David McWain, project manager for A-B, said it’s quite difficult to implement an automation that works quickly. “Most integration companies and automation companies don’t pass the first performance test the first time.” The test is usually a requirement of line efficiency, or what percentage of its full capacity the line is running.
For example, if a line has a capacity of 250 cans per minute, and because of problems that cause stoppage of the line the overall production is only 200 cans per minute, that’s an efficiency of 80%. Wicked Weed did not have a good handle on its line efficiency because the line itself was not automated. This led to an additional opportunity for enhancement. Automating the line would allow Wicked Weed to know how efficient it was, be able to diagnose future problems faster and develop more efficient solutions.
However, McWain said, that’s not always a given.
A-B partnered with a contractor to design, build, and program the automated production lines. The goals included increasing capacity and swift alarm resolution, all of which would lead to more efficient use of the line.
Multiple steps, as in any automation project, were involved. QSI got engaged from the start, consulting on electrical design. Engineers from QSI provided guidance on all aspects, including the human-machine interface (HMI) layouts, alarms and trigger systems.
An interesting twist to the standard automation process also arose early in the project. Because of Wicked Weed’s production layout, one of the steps involves a right-angle pusher. Cans filled and packaged into either 4-packs, 6-packs, or cases wait at the end of a conveyor. When the appropriate quota has been met, they are then pushed off at a right angle for the next step. An additional challenge is this quota varies by the brew and the packaging requirements, which means flexibility in design and action are a must.
This became a problem because slight irregularities in the alignment of the varying packs or cases mean sometimes those bundles getting pushed to the side would bump against a fixed barrier and alarm the line to stop. Stopping the line means cans and packs weren’t moving through the process fast enough and the line was experiencing downtime and, overall, the facility was not running as efficiently as it could.
To overcome this bottleneck, QSI consulted on a solution involving a variable mechanical stopper to align the various cases or packs before pushing.
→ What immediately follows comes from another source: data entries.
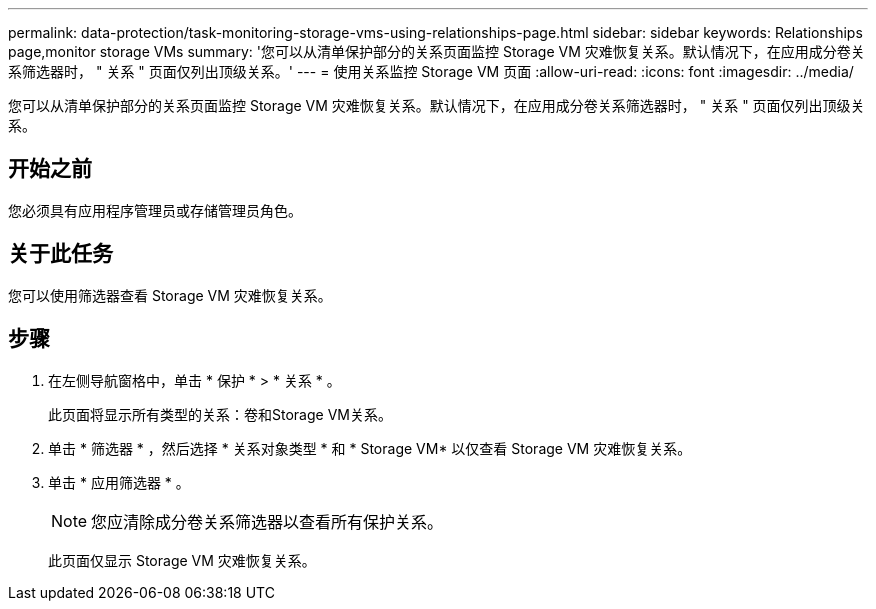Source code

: ---
permalink: data-protection/task-monitoring-storage-vms-using-relationships-page.html 
sidebar: sidebar 
keywords: Relationships page,monitor storage VMs 
summary: '您可以从清单保护部分的关系页面监控 Storage VM 灾难恢复关系。默认情况下，在应用成分卷关系筛选器时， " 关系 " 页面仅列出顶级关系。' 
---
= 使用关系监控 Storage VM 页面
:allow-uri-read: 
:icons: font
:imagesdir: ../media/


[role="lead"]
您可以从清单保护部分的关系页面监控 Storage VM 灾难恢复关系。默认情况下，在应用成分卷关系筛选器时， " 关系 " 页面仅列出顶级关系。



== 开始之前

您必须具有应用程序管理员或存储管理员角色。



== 关于此任务

您可以使用筛选器查看 Storage VM 灾难恢复关系。



== 步骤

. 在左侧导航窗格中，单击 * 保护 * > * 关系 * 。
+
此页面将显示所有类型的关系：卷和Storage VM关系。

. 单击 * 筛选器 * ，然后选择 * 关系对象类型 * 和 * Storage VM* 以仅查看 Storage VM 灾难恢复关系。
. 单击 * 应用筛选器 * 。
+
[NOTE]
====
您应清除成分卷关系筛选器以查看所有保护关系。

====
+
此页面仅显示 Storage VM 灾难恢复关系。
QSI brought engineering experience and combined it with a real-world solution to the problem. The stopper could be adjusted for the number of packs necessary in each push, it could appear or disappear as necessary (depending on the packaging requirements), and it would help ensure proper alignment at each push, meaning there would be less blockage and less downtime.
Once the mechanical designs were in place, electrical design and programming were necessary. QSI engineers worked to customize not only the software underneath, but the external interface as well. They designed and programmed the HMI system, developed a series of alarms and triggers and programmed everything to interact seamlessly.
McWain, who had been overseeing can line expansion, said QSI passed all its benchmarks with spectacular margins: “98% line efficiency, they passed on the first try,” he said, adding it was unusual. Most automation projects don’t pass with the first implementation. For QSI to be able to hit the benchmark, it meant faster completion of the project, at a lower cost, with higher satisfaction.
McWain also said QSI’s ability to create real-time solutions to open questions was impressive. Often, responses from engineers in other projects could take up to a week, delaying projects and adding significant barriers. With QSI, solutions usually came back quickly, sometimes even the same day. “Really, very timely solutions to open items,” he said.
And overall, the expansion and automation project has gone well. A-B has continued the relationship with QSI, too, including them in multiple projects since the first. These investments have helped Wicked Weed increase production from 30,000 barrels a year to 150,000 now, with a target for more. And McWain decided to work with QSI directly, rather than going through other contractors. Why? “It’s their ability for real-time solutions,” he said. “Which is pretty big in the automation world. And all their solutions were cost-efficient.”
Eric Casciaro is CEO Quantum Solutions Inc.
Quantum Solutions Inc. is a member of the Control System Integrators Association (CSIA).